The Implementation Arrangement between the Indian Space Research Organisation (ISRO) and Australian Space Agency will allow the agencies to work together on crew and crew module recovery.

The Gaganyaan Human Spaceflight programme aims to demonstrate human spaceflight capability to Low Earth Orbit in an Indian Crew Module. It will see up to three crew members go into orbit for up to three days, before safely recovering them after the mission.

Should any of the uncrewed or crewed missions need to be aborted following launch from India, the Crew Module is likely to land in the Southern Ocean, in Australian waters.

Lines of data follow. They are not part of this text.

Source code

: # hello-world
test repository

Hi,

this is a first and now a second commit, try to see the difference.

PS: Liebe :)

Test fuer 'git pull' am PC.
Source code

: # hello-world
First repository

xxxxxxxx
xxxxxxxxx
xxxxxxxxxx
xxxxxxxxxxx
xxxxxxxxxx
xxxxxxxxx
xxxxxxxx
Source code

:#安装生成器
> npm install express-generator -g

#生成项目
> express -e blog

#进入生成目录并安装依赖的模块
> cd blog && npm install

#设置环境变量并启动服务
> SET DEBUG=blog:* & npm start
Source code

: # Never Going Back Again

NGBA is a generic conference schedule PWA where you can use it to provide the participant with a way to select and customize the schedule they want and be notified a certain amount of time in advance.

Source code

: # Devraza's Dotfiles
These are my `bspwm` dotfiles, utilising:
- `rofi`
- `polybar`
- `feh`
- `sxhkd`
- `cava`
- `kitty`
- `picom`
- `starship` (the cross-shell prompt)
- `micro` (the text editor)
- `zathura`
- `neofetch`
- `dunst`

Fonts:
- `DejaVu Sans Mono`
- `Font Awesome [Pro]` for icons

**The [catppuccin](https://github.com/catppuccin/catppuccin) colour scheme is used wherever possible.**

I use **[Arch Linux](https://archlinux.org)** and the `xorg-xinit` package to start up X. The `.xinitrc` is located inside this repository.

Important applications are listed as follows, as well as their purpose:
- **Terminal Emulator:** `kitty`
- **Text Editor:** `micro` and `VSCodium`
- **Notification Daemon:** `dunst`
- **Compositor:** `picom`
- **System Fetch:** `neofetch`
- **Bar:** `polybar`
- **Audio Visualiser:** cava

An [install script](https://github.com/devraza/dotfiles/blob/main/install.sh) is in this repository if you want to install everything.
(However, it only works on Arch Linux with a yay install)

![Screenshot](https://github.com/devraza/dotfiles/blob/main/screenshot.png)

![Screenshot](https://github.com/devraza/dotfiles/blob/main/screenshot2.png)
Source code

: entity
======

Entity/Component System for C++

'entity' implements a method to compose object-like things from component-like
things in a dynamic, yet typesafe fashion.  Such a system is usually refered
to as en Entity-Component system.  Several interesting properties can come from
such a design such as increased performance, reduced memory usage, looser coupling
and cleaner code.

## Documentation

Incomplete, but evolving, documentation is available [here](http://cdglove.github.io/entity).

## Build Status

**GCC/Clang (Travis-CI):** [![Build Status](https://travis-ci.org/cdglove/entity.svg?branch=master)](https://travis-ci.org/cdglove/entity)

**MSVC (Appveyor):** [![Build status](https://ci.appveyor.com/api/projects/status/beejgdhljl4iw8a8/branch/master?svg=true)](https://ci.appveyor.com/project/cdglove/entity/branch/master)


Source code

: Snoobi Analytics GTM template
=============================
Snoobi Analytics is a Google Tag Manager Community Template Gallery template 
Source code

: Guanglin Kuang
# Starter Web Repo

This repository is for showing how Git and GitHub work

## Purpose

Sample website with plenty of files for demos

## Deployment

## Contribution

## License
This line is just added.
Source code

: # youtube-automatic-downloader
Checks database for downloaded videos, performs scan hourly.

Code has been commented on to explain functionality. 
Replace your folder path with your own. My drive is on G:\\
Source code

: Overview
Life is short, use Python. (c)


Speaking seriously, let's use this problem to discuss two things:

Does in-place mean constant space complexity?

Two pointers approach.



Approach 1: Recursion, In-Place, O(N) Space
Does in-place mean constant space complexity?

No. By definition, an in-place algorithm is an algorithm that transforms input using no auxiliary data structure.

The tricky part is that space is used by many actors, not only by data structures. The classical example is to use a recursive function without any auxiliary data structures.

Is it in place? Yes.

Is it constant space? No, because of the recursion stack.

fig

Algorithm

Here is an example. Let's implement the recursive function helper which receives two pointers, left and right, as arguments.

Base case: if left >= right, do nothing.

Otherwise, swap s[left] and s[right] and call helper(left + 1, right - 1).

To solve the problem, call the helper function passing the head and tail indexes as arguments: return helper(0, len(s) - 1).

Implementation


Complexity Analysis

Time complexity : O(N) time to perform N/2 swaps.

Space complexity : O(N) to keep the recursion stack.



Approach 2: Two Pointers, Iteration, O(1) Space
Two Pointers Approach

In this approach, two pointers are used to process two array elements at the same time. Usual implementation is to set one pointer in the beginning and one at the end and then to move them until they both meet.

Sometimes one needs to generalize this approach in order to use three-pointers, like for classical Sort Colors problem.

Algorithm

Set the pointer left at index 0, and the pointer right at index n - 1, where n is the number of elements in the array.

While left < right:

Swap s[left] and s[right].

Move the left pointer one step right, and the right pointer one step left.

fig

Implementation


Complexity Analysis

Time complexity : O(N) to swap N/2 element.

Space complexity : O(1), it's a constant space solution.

The Australian Government has agreed to work with Indian authorities to ensure the safe recovery of the Gaganyaan Crew Nodule and support crew search and rescue activity.

Australia and India are enduring strategic partners in space with both agencies committed to exploring further collaboration opportunities.

This cooperation was highlighted by Prime Ministers Albanese and Modi during the second Australia-India Annual Summit this week.

“The Prime Ministers welcomed the growing space partnership between the two countries, both at space agency and space industry levels. Cooperation to support the Gaganyaan missions, the planned launch of Australian satellites on-board an Indian launch vehicle in 2026 and joint projects between our respective space industries exemplify this deepening collaboration."

~ Joint Leader’s Statement – 2nd Australia-India Annual Summit

Main image: Australian Space Agency's General Manager, Space Capability and representatives from the Indian Space Research Organisation (ISRO) with the signed Implementation Arrangement.